Saturday, March 04, 2006

What are American Anglicans going to do about it?

I am now planning (unless something big comes up) to leave the subject of Nigeria, ECUSA, the AAC, the Network, Archbishop Akinola, Bishop Chane, The Anglican Communion, and others to the far better equipped. But I wanted to finish off (maybe) with a summary of the situation as I see it.

Homosexuality is broadly decried, if not outlawed, in Africa.
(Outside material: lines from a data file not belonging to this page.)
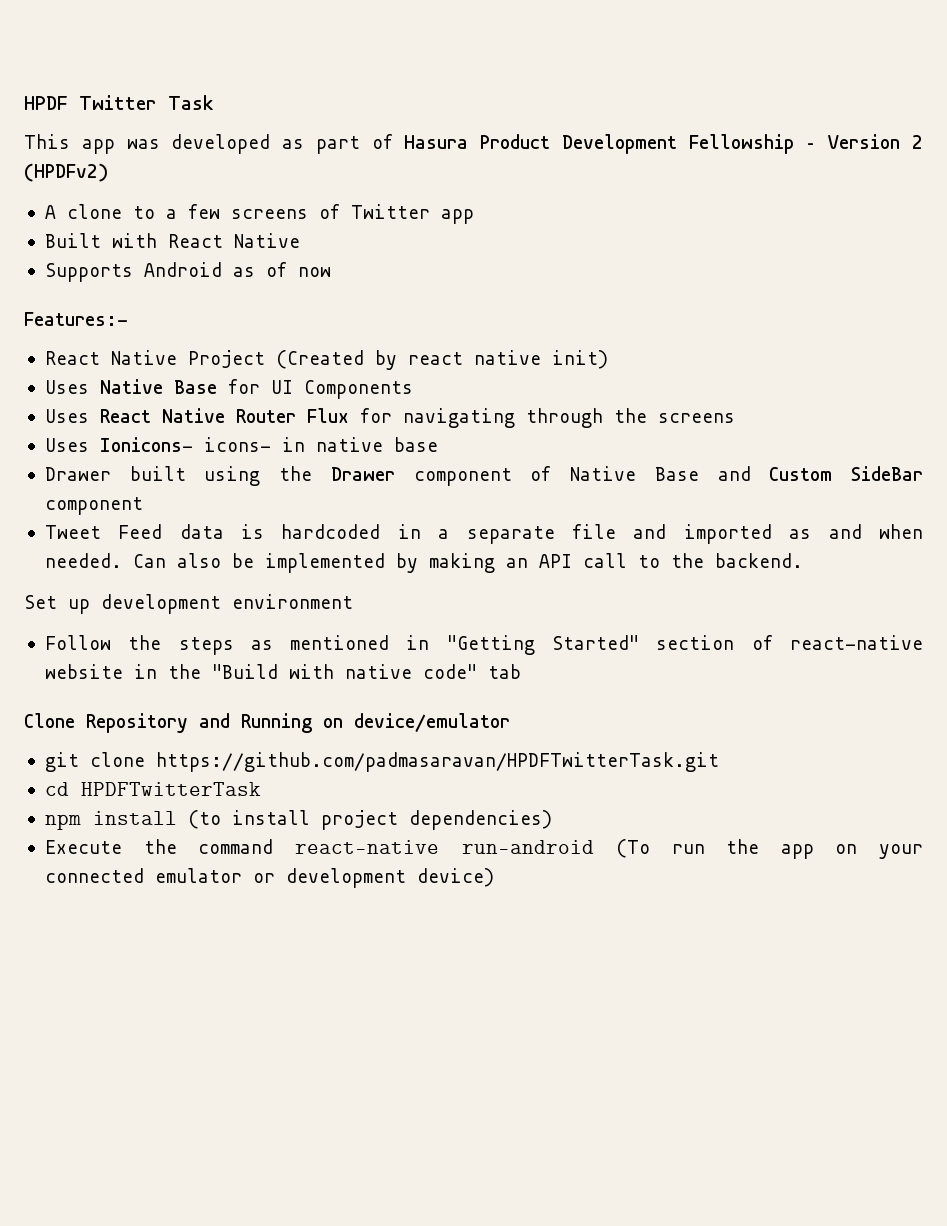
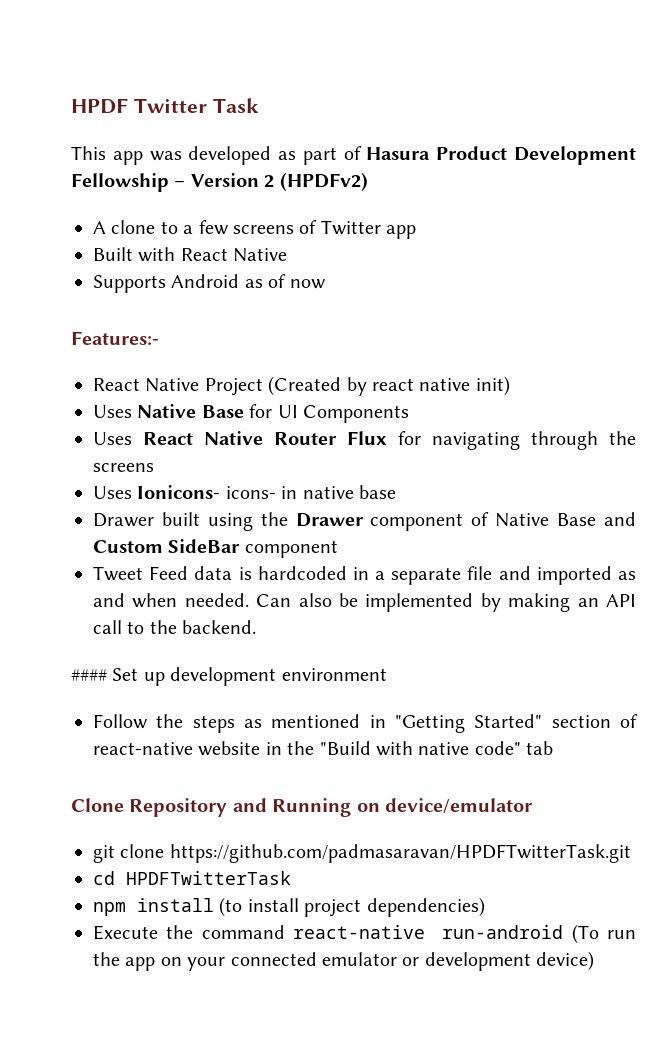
(803, 560) none -> [71,669,107,681] ####

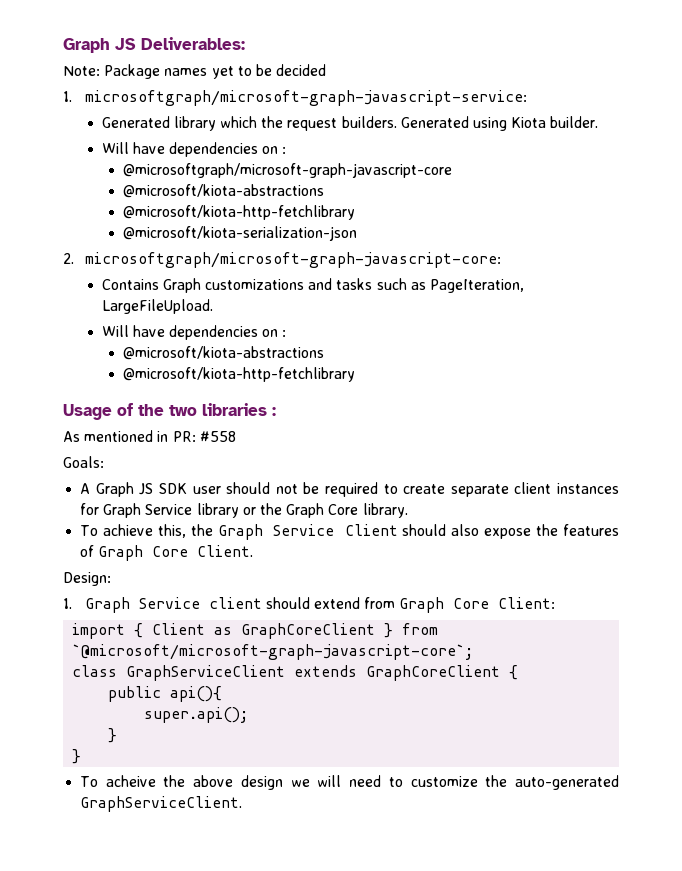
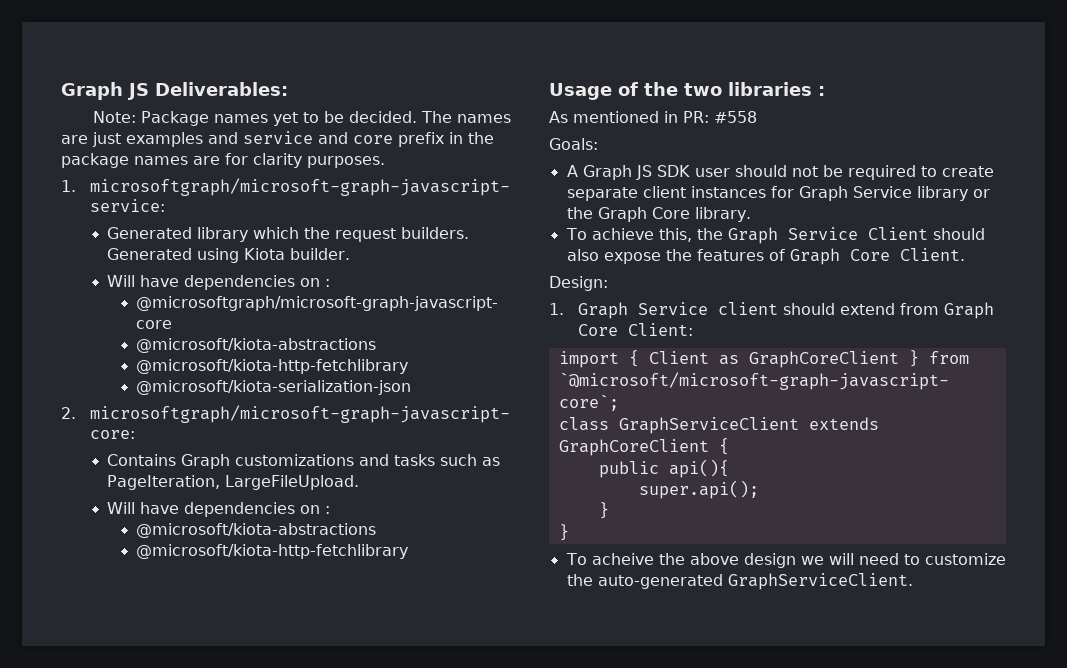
[276,64,327,76] decided -> [349,111,512,123] [61,131,494,147] [61,153,385,168] decided. The names are just examples and service and core prefix in the package names are for clarity purposes.

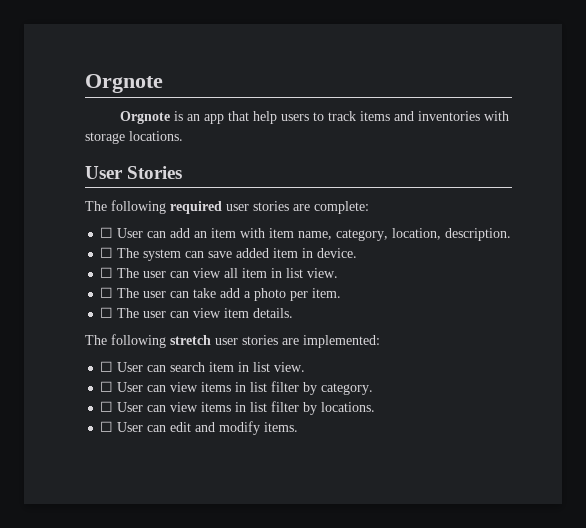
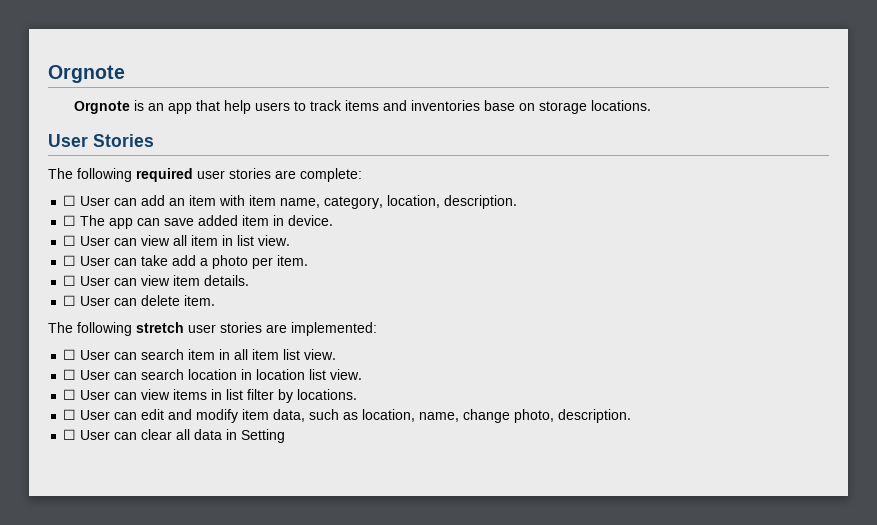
[484,111,510,121] with -> [484,100,536,111] base on
[143,249,182,261] system -> [109,218,134,229] app
[117,268,167,278] The user -> [80,236,111,246] User
[117,288,167,298] The user -> [80,256,111,266] User
[117,308,167,318] The user -> [80,276,111,286] User
(294, 313) none -> [63,295,216,306] // ☐ User can delete item.
[253,362,306,372] [100,381,374,395] list view. // ☐ User can view items in list filter by category. -> [234,349,337,360] [63,369,363,380] all item list view. // ☐ User can search location in location list view.
[264,422,299,432] items. -> [242,409,632,423] [63,429,286,443] item data, such as location, name, change photo, description. // ☐ User can clear all data in Setting

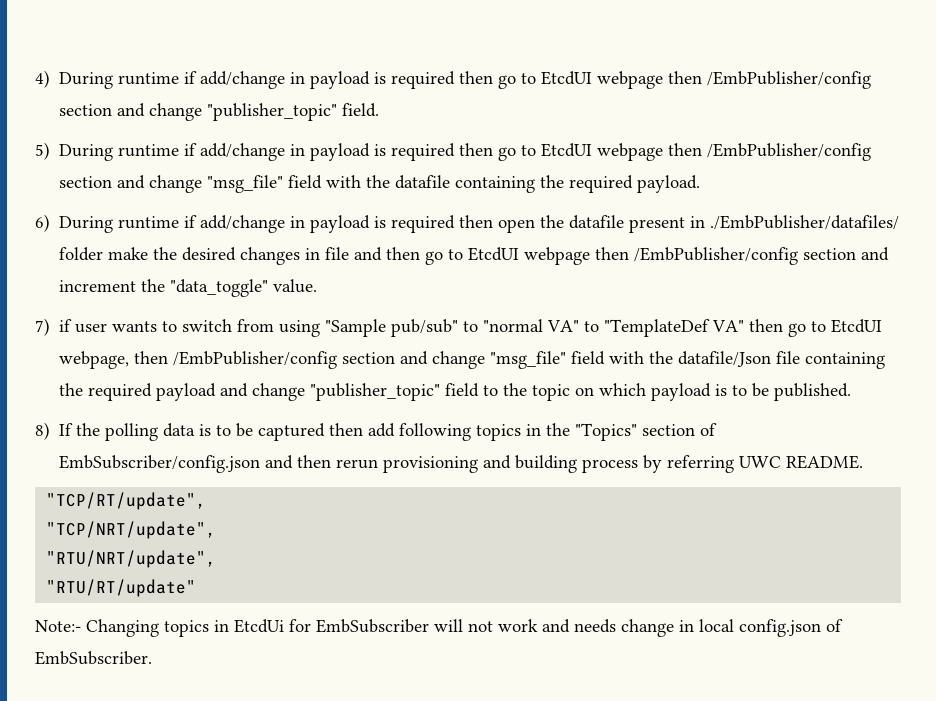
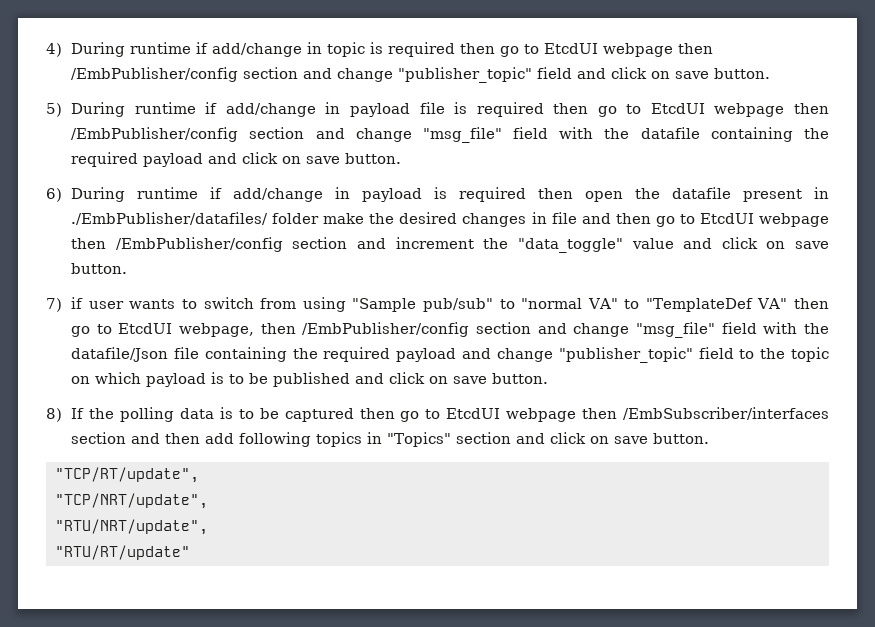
[310,71,371,89] payload -> [327,42,366,57] topic
[342,103,380,117] field. -> [537,67,771,79] field and click on save button.
(371, 152) none -> [419,102,445,114] file
[637,175,701,193] payload. -> [143,152,402,167] payload and click on save button.
[273,279,318,293] value. -> [631,237,830,249] [71,263,128,274] value and click on save button.
[774,383,852,401] published. -> [273,372,549,387] published and click on save button.
(364, 429) none -> [400,407,829,422] [71,432,201,444] go to EtcdUI webpage then /EmbSubscriber/interfaces section and then
[546,423,571,436] the -> (383, 438) none
[700,423,718,436] [59,455,864,473] [46,492,207,510] [46,521,217,539] [46,550,217,568] [46,579,197,597] [35,619,843,637] [35,651,152,665] of EmbSubscriber/config.json and then rerun provisioning and building process by referring UWC README. // "TCP/RT/update", // "TCP/NRT/update", // "RTU/NRT/update", // "RTU/RT/update" // Note:- Changing topics in EtcdUi for EmbSubscriber will not work and needs change in local config.json of EmbSubscriber. -> [516,432,710,444] [54,467,199,483] [54,493,208,509] [54,519,208,535] [54,545,190,560] and click on save button. // "TCP/RT/update", // "TCP/NRT/update", // "RTU/NRT/update", // "RTU/RT/update"

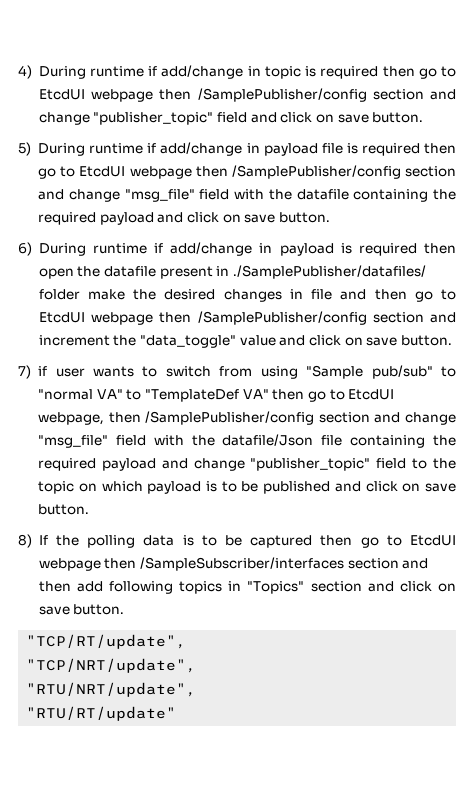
[71,67,239,82] /EmbPublisher/config -> [197,88,367,102] /SamplePublisher/config
[71,127,239,142] /EmbPublisher/config -> [231,165,401,179] /SamplePublisher/config
[71,212,269,225] ./EmbPublisher/datafiles/ -> [232,265,426,279] ./SamplePublisher/datafiles/
[115,237,283,252] /EmbPublisher/config -> [197,311,367,325] /SamplePublisher/config
[302,322,470,337] /EmbPublisher/config -> [145,411,315,425] /SamplePublisher/config
[623,407,829,420] /EmbSubscriber/interfaces -> [140,557,345,571] /SampleSubscriber/interfaces

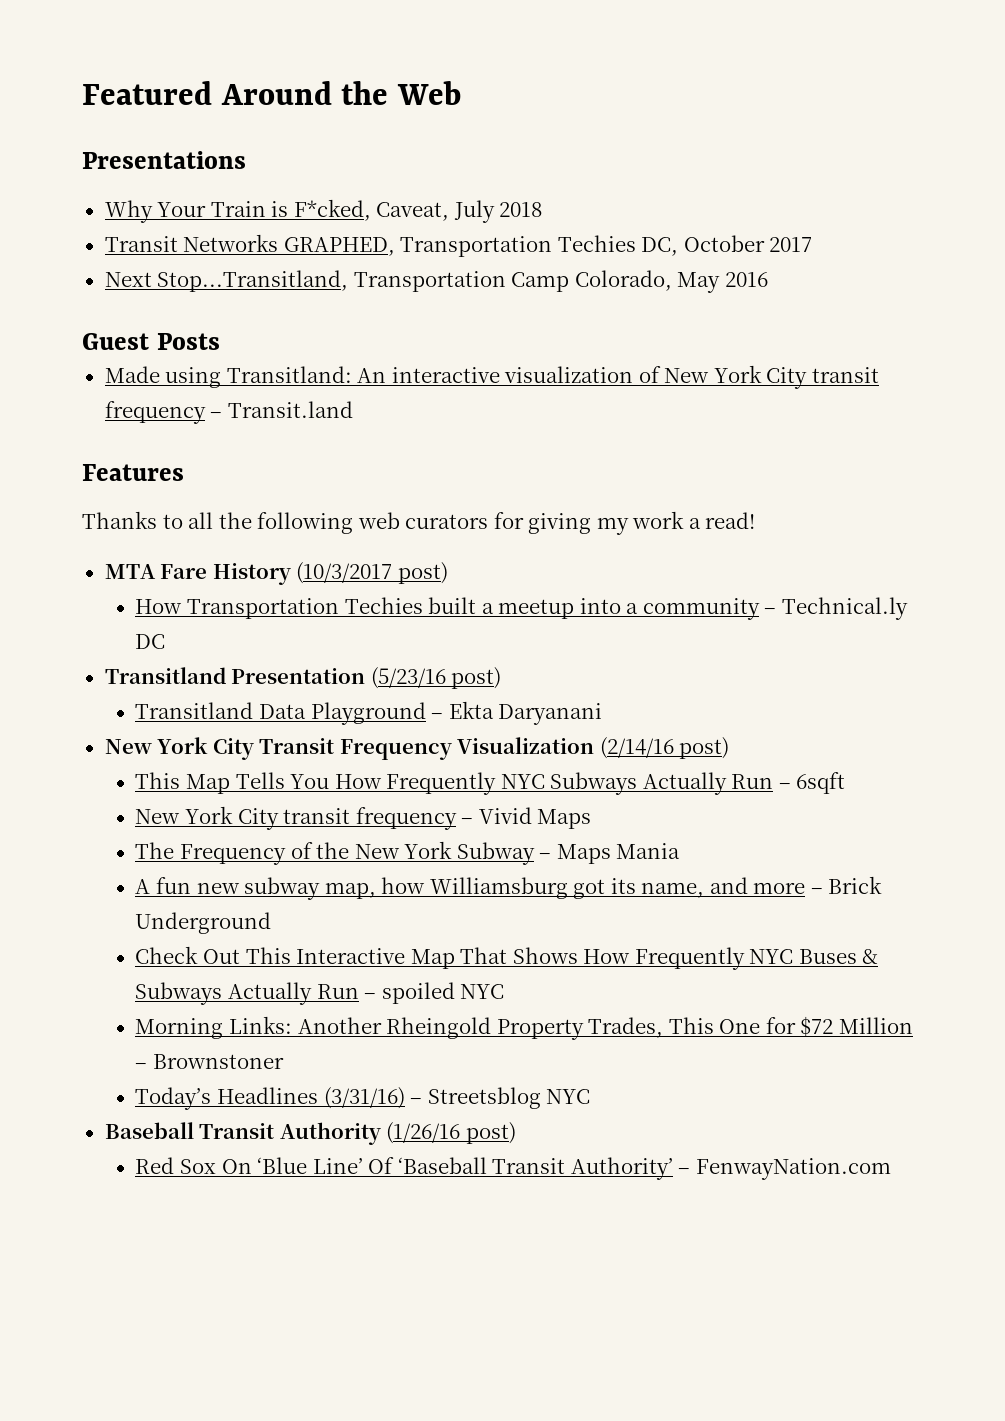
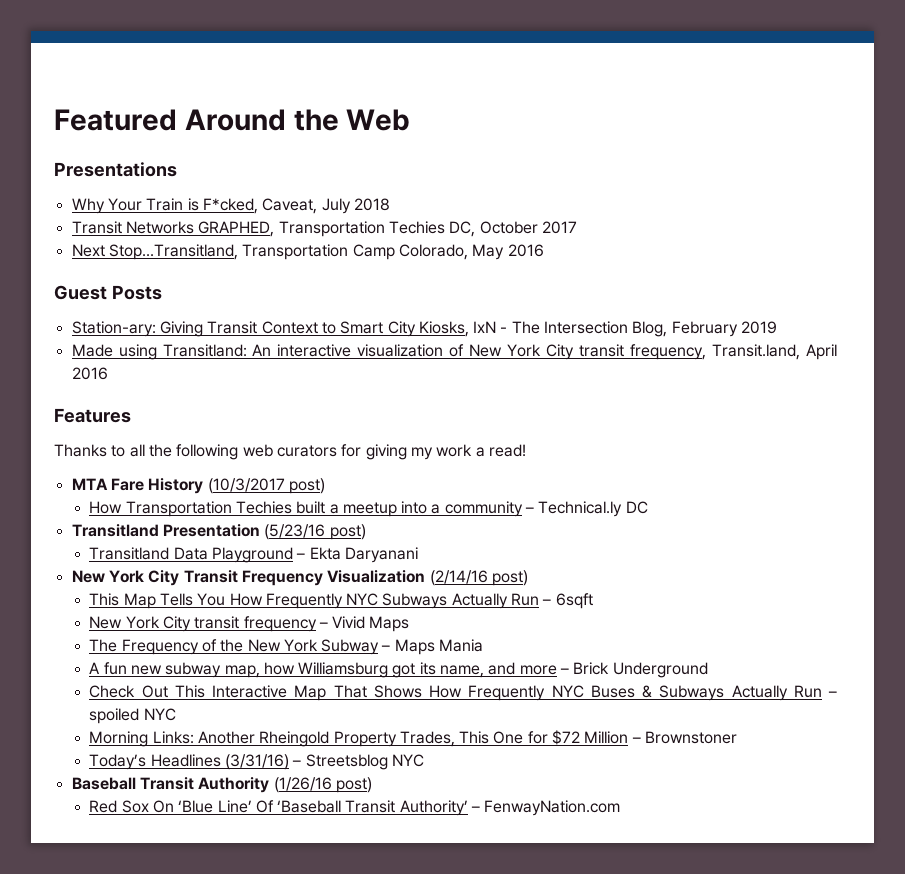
(220, 341) none -> [71,321,778,337] // Station-ary: Giving Transit Context to Smart City Kiosks, IxN - The Intersection Blog, February 2019
[104,401,353,424] frequency – Transit.land -> [630,344,837,360] [71,367,108,380] frequency, Transit.land, April 2016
The Nigerian Federal Government plans to ban not only homosexual sex, behavior, and marriage per se, but now also advocacy for homosexuality -- all with the expressed support of major Nigerian religious organizations, most notably that headed by Archbishop Peter Akinola, the Anglican Church of Nigeria.

Aside from issues of orthodoxy, on which I take no public position given my outsider status, this effort in Nigeria is not only, as Bishop Chane has said, a violation of UN standards to which Nigeria is a signatory, but also a violation of the spirit of American codes of conduct as codified in the Bill of Rights, specifically the 1st Amendment. (Not that Nigerians need to pay attention to our Bill of Rights -- I mean, standards of conduct should be defined relative to prevailing cultural norms, right?)

Alan Wisdom, the interim president at the Institute on Religion and Democracy spoke late this week to the Washington Blade:

The Institute on Religion & Democracy, a conservative Christian group based in Washington, D.C., is one member of the network that Chane decries.

Chane "raises a legitimate concern about the Nigerian law relating to sexual expression," said Alan Wisdom, interim president at the Institute on Religion & Democracy. "We would oppose a law like that."

However, Wisdom said, Chane, "tries to make Archbishop Akinola out to be this intolerant hateful person that we have not found him to be."

It is good to see that someone associated with the conservative Anglican community is willing to take a stand on this issue. Of course, it would be nice if Wisdom had said that he "does oppose a law like that," rather than hide behind "would," hoping that the issue may never come up.

In the end, however, it's not his problem (he runs an umbrella group for Episcopalians, Presbyterians and Methodists). It's the problem of the Anglican Communion, and the Global South's bishops. And here in the United States, it's the problem of the American Anglican Council, and of the Anglican Communion Network.

Wisdom's defense of Akinola -- that Chane "tries to make ... Akinola out to be this intolerant hateful person that we have not found him to be" -- is ultimately irrelevant, because Chane's argument can be discussed outside the context of Akinola's personality. We can all, for the sake of argument, assume that Akinola is a man of great compassion and spirituality, and still say to him that his Church's perceived mission (and the mission of most other religious organizations) of eradicating homosexuality from Nigeria cannot trump the right to free expression.

Chane and others in ECUSA have raised the issue -- it's time for the AAC and the Network to take a stand.

It's also time for the global Anglican Communion to deal with the near-incitement to violence by Akinola's highly publicized (2/21) statement in the wake of anti-Christian violence in northeastern Nigeria, which said, "May we at this stage remind our Muslim brothers that they do not have the monopoly of violence in this nation" and that "C.A.N. [Christian Association of Nigeria] may no longer be able to contain our restive youths should this ugly trend continue." That day and the next, at least 80 northern Muslims (and some Christians) were killed in the southern Niger Delta city of Onitsha. Volunteer groups have called for ABpC Rowan to censure Akinola. That's not likely to happen without a serious food fight -- but perhaps the American churches, with which he has made cooperating agreements on doctrinal grounds, could have a say.